The severity of lesions when related to the paucity of WNV distribution and the sporadic occurrence seems to indicate that seals, like horses, may be incidental, dead-end hosts of this flavivirus. Consequently, seals, similar to horses, alpacas, humans, and dogs, most likely do not play an impoortant role in the epidemiology of WNV and may not pose a major risk to human health. However, special protection should be used during dissection and examination of the CNS of WNV-infected seals.

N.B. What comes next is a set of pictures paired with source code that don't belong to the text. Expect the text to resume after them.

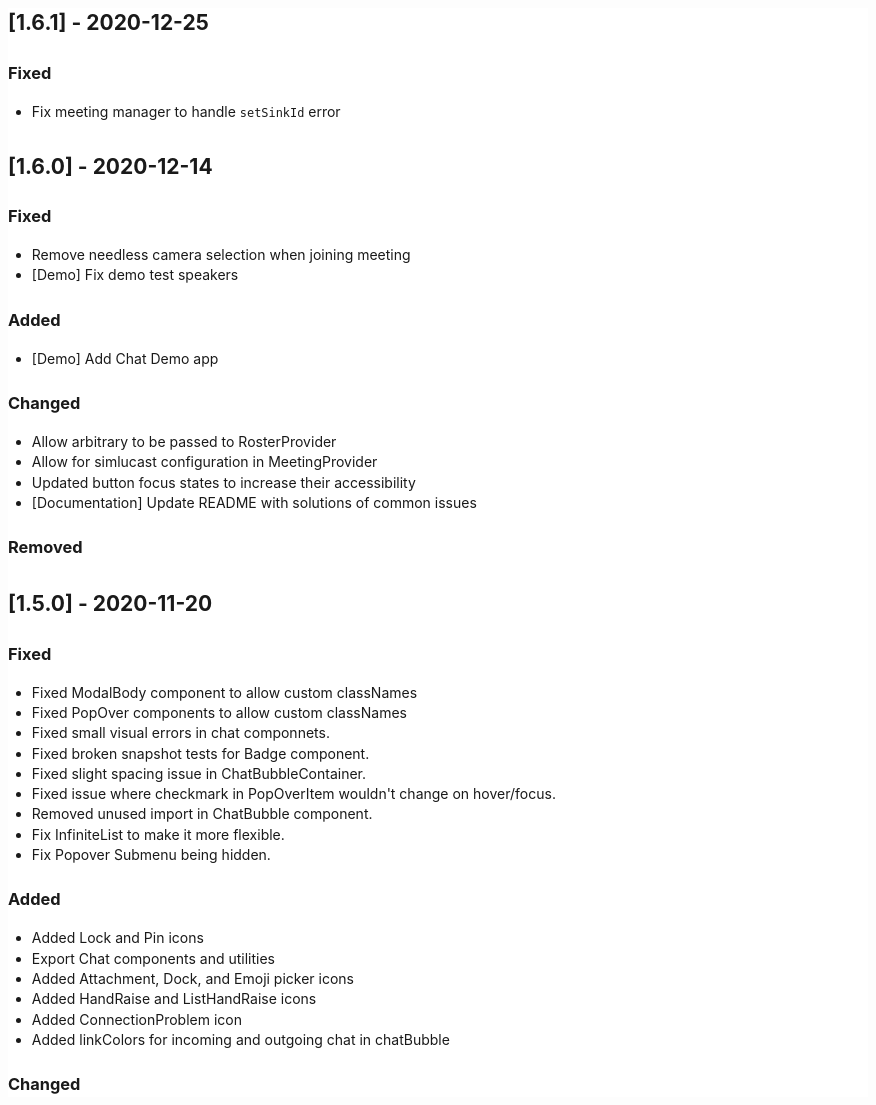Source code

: ## [1.6.1] - 2020-12-25

### Fixed

- Fix meeting manager to handle `setSinkId` error

## [1.6.0] - 2020-12-14

### Fixed

- Remove needless camera selection when joining meeting
- [Demo] Fix demo test speakers

### Added

- [Demo] Add Chat Demo app

### Changed

- Allow arbitrary to be passed to RosterProvider
- Allow for simlucast configuration in MeetingProvider
- Updated button focus states to increase their accessibility
- [Documentation] Update README with solutions of common issues

### Removed

## [1.5.0] - 2020-11-20

### Fixed

- Fixed ModalBody component to allow custom classNames
- Fixed PopOver components to allow custom classNames
- Fixed small visual errors in chat componnets.
- Fixed broken snapshot tests for Badge component.
- Fixed slight spacing issue in ChatBubbleContainer.
- Fixed issue where checkmark in PopOverItem wouldn't change on hover/focus.
- Removed unused import in ChatBubble component.
- Fix InfiniteList to make it more flexible.
- Fix Popover Submenu being hidden.

### Added

- Added Lock and Pin icons
- Export Chat components and utilities
- Added Attachment, Dock, and Emoji picker icons
- Added HandRaise and ListHandRaise icons
- Added ConnectionProblem icon
- Added linkColors for incoming and outgoing chat in chatBubble

### Changed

The WNV should be considered an important sporadic pathogen for seals, capable of inducing appreciable neurologic disease in regions where enzootic infection cycles may develop and be maintained. The paucity of WNV antigen in seal nervous tissues indicates that multiple sections of brain and spinal cord, labeled by immunohistochemical analysis, should be examined, and negative results should be interpreted with substantial caution. The brainstem appears to be the elective specimen for diagnostic evaluation. The combination of histologic examination and indirect immunohistochemical analysis, along with virus isolation and RT-PCR techniques, as previously documented in horses and alpacas, will increase the sensitivity for WNV identification, allowing further characterization of this increasingly important disease.